Recently, US regulators have been notorious for clamping down on cryptocurrency exchanges, BitMEX, and Okex for example. On October 1st, The Commodity Futures Trading Commission (CFTC) filed a civil enforcement action in the U.S. District Court, levying a charge against BitMEX and the three individuals who run the trading platform.
The suit anchored on the operation of an unregistered trading platform and violating multiple CFTC regulations, including failing to implement required AML procedures. Although BitMEX had argued that they don’t operate under the US jurisdiction, they were still caught in the web of US authorities.
Similarly, Malta-based cryptocurrency exchange, OKEx announced on October 15 that it had suspended withdrawal of cryptocurrencies on its platform. This development was as a result of the exchange being out of touch with “one of its private key holders.”
The concerned private keyholder is reportedly cooperating with a public security bureau to aid further investigations. This once again points to the stringent regulations being witnessed in the States.
Without much emphasis, the U.S. regulation has been very nervous about encouraging any cryptocurrencies that could threaten the dollar’s dominant position in global finance. This is beginning to have a telling effect on how US regulations are positioned with respect to cryptocurrencies and Bitcoin.
Unfavorable U.S. Regulations Could Lead To Mass Exodus Of Crypto Firms
It’s difficult to exist within a territory with no clear definitive laws, as it will be hard to say with certainty what manner of conduct might amount to grave penalties. Following this scenario, Chris Larsen, co-founder and executive chairman of Ripple Labs has revealed that the company is likely to move its headquarters overseas due to the unclear US regulations.
Speaking at the LA Blockchain Summit on October 6, argued that almost every country besides the U.S. has a favorable system to regulate crypto, adding that U.K, Switzerland, and Singapore were top destinations and the most preferred location if it becomes apparent for the San Francisco-based company to leave the U.S.
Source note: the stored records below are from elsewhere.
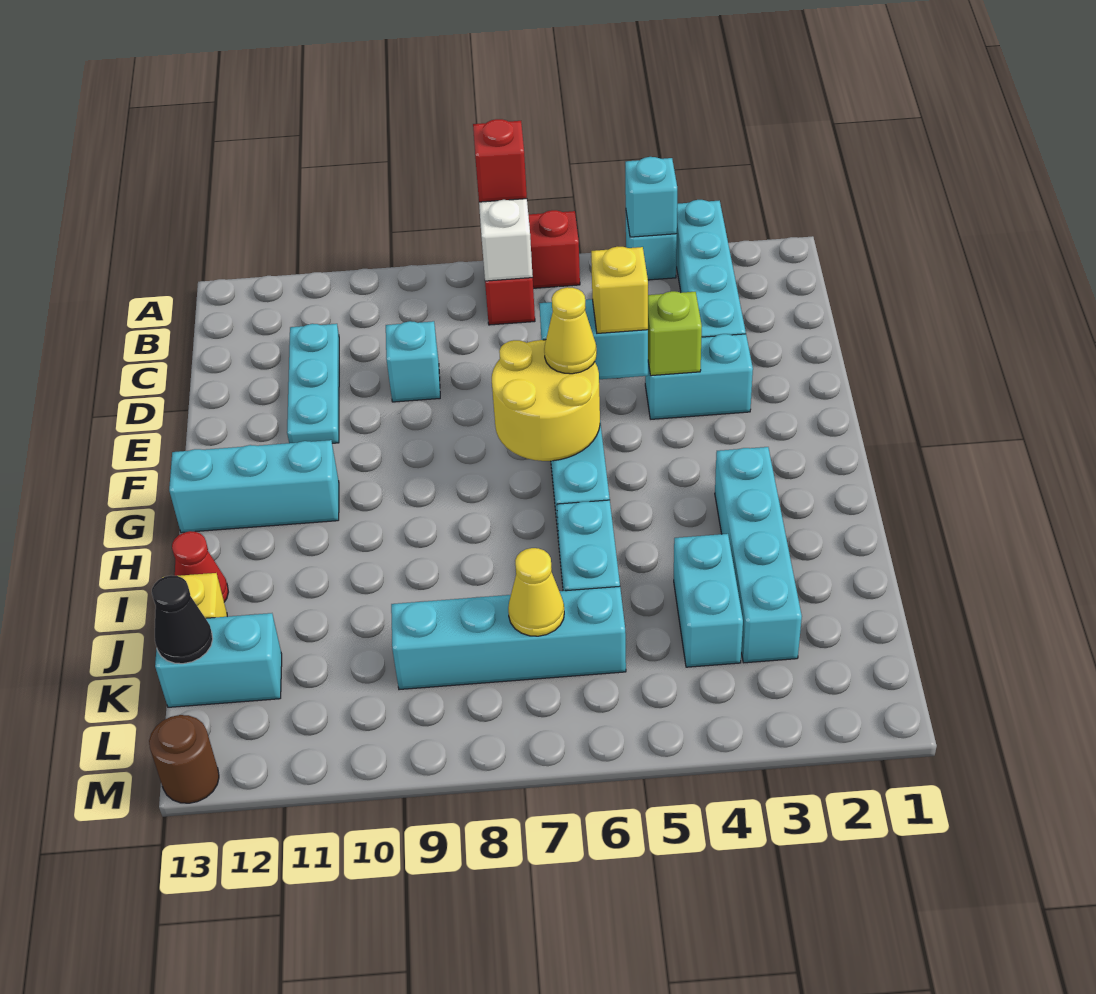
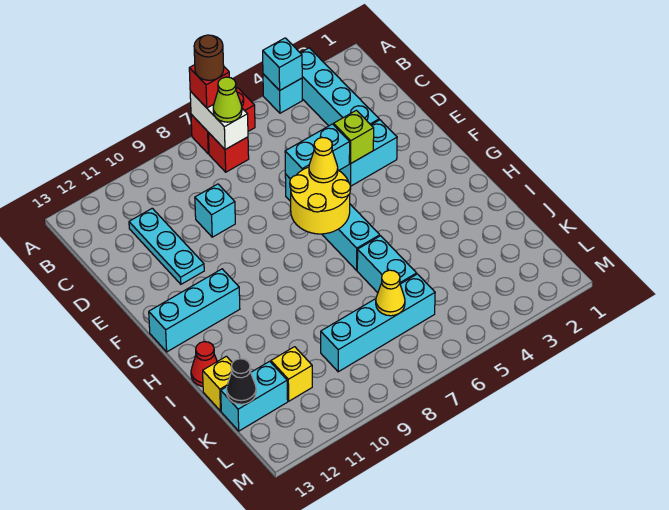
none -> lime cone B7 level 3
yellow brick E5 level 3 -> yellow brick K11 level 1
cyan brick H3:K3 level 1 -> none
cyan brick J4:K4 level 1 -> none
brown round brick M13 level 1 -> brown round brick A7 level 4

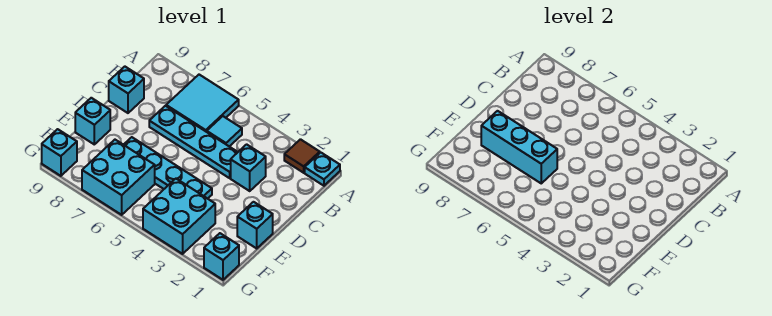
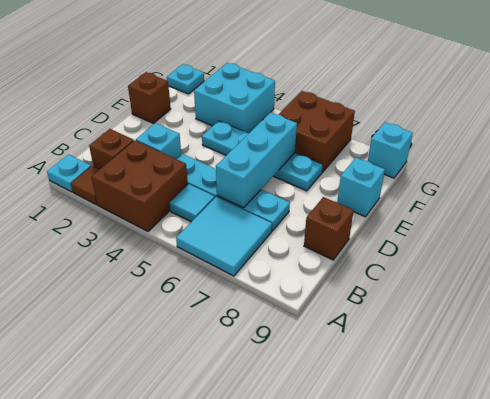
none -> brown brick A3:B4 level 1
none -> brown brick B2 level 1
cyan brick C9 level 1 -> brown brick C9 level 1
cyan brick E1 level 1 -> brown brick E1 level 1
cyan brick E6:E8 level 2 -> cyan brick C6:E6 level 2
cyan brick F6:G7 level 1 -> brown brick F6:G7 level 1
cyan brick G1 level 1 -> cyan plate G1 level 1

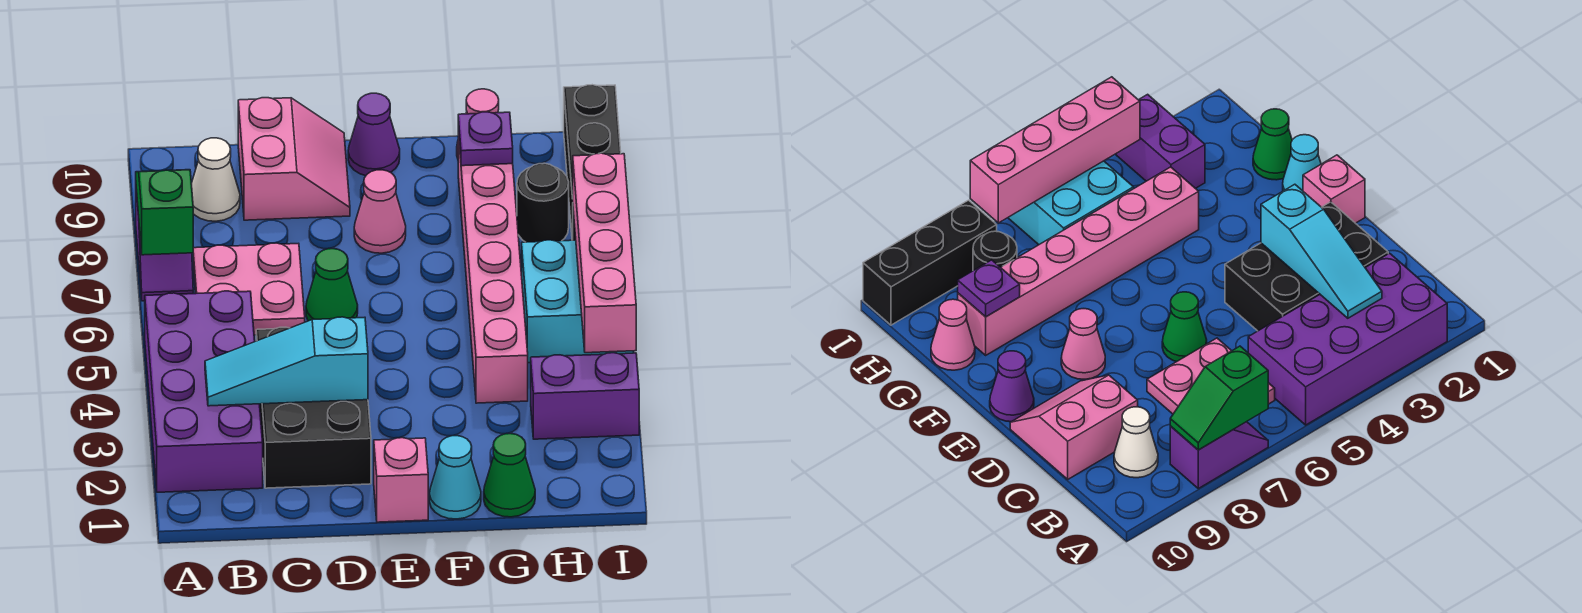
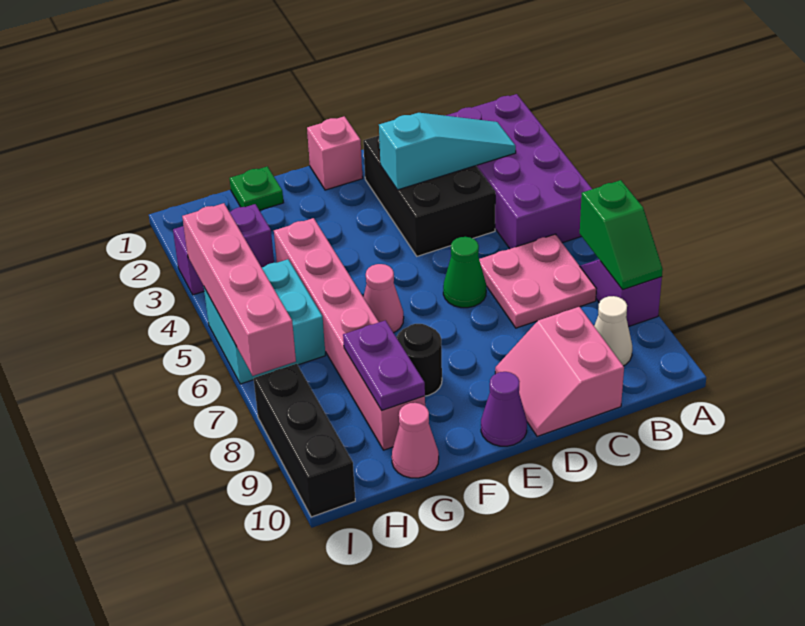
pink cone E8 level 1 -> pink cone F6 level 1
cyan cone F1 level 1 -> none
green cone G1 level 1 -> green plate G1 level 1
purple plate G9 level 2 -> purple plate G8:G9 level 2
black round brick H8 level 1 -> black round brick F8 level 1

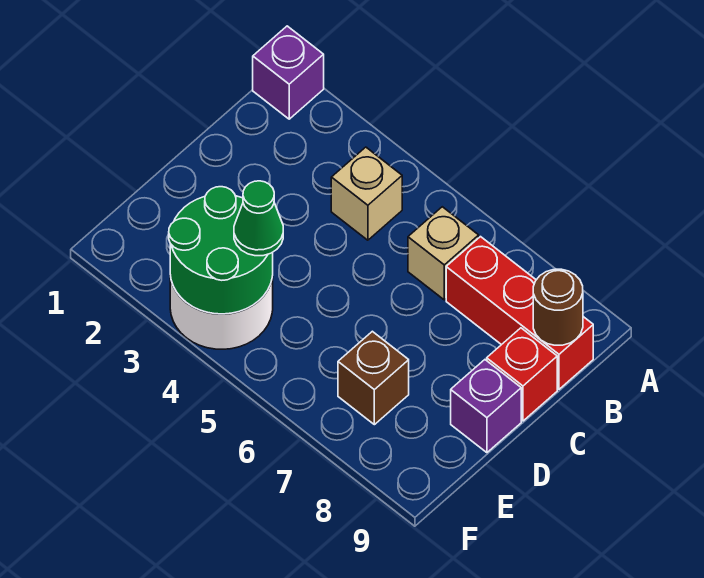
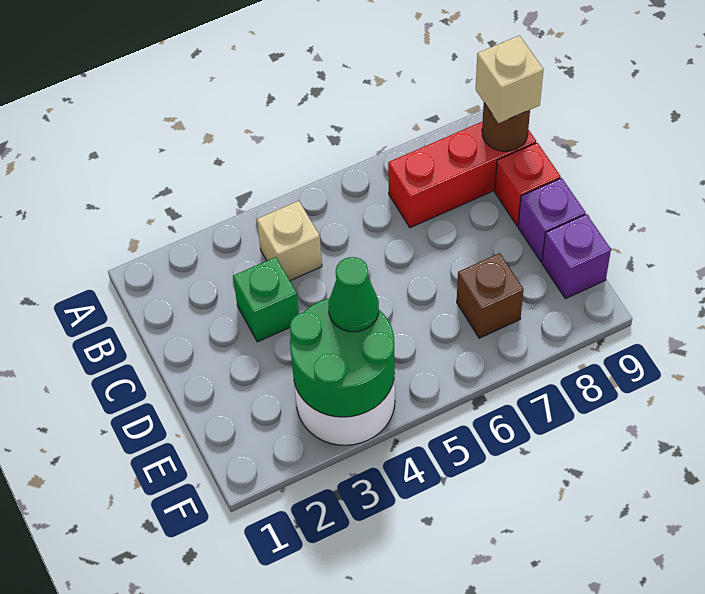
purple brick A1 level 1 -> purple brick E9 level 1
tan brick B6 level 1 -> tan brick B9 level 3
none -> green brick C3 level 1

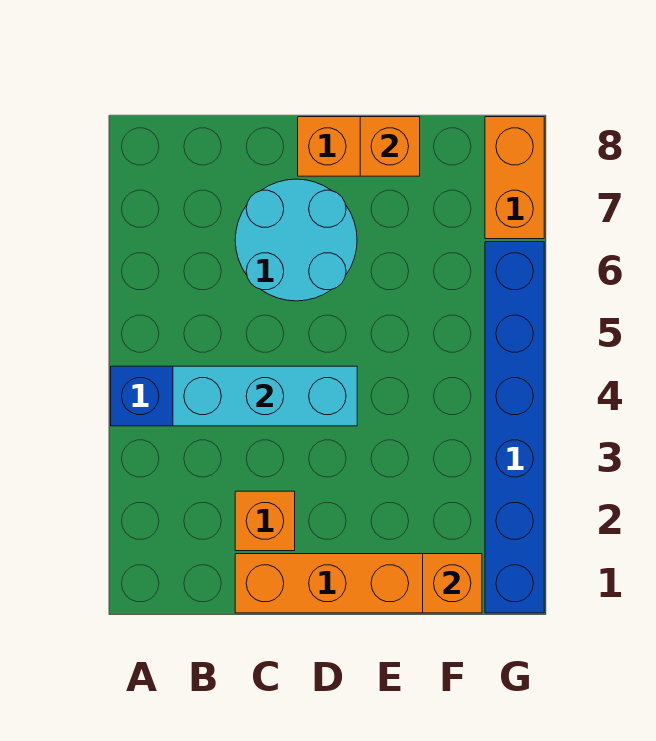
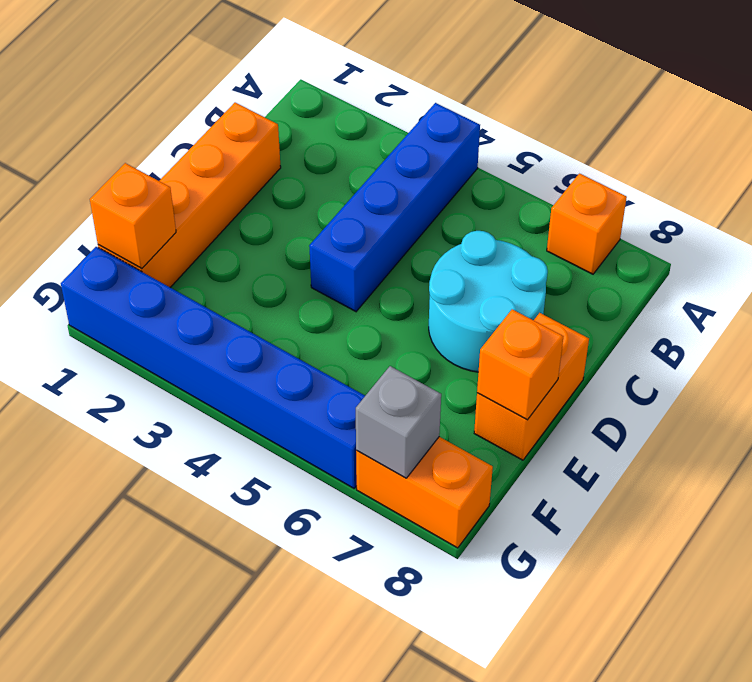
cyan brick B4:D4 level 2 -> none
orange brick C2 level 1 -> orange brick A7 level 1
none -> grey brick G7 level 2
“The message is blockchain and digital currencies are not welcome in the U.S.,” Larsen said. “You want to be in this business, you probably should be going somewhere else. To be honest with you, we’re even looking at relocating our headquarters to a much more friendly jurisdiction.”
Ripple CEO Brad Garlinghouse explained further in a Tweet. “Responsible players like Ripple aren’t looking to avoid rules, we just want to operate in a jurisdiction where the rules are clear,”
Lack Of Proper U.S. Regulations Has Amounted To More Woes For Ripple
Recall that Ripple has been involved in an ongoing lawsuit alleging that the company sold its XRP token in an unregistered securities offering, thereby violating state and federal securities laws. Following this claim, Ripple has argued that although they hold a large portion of the XRP, however, the digital asset is decentralized.
Thus far, the SEC has not released any official statement on the matter following its 2019 publication on a regulatory framework for digital assets. As a result, Ripple continues to be summoned to Court partly because of a lack of regulatory clarity from the authorities.
The vague regulatory framework in the United States accounts for most reasons why some top crypto exchanges exclude the US jurisdiction from their suite of services. With the speed at which China, France, and other nations are developing a Central Bank Digital Currency (CBDC), it is most likely that the United States will be far from leading the future of blockchain and cryptocurrency adoption.
Although the argument that the quickest runner doesn’t always win the race remains valid, however, if regulatory uncertainties continue to cloud the US jurisdiction, we could see a mass exodus of crypto firms to other favorable regulatory climes.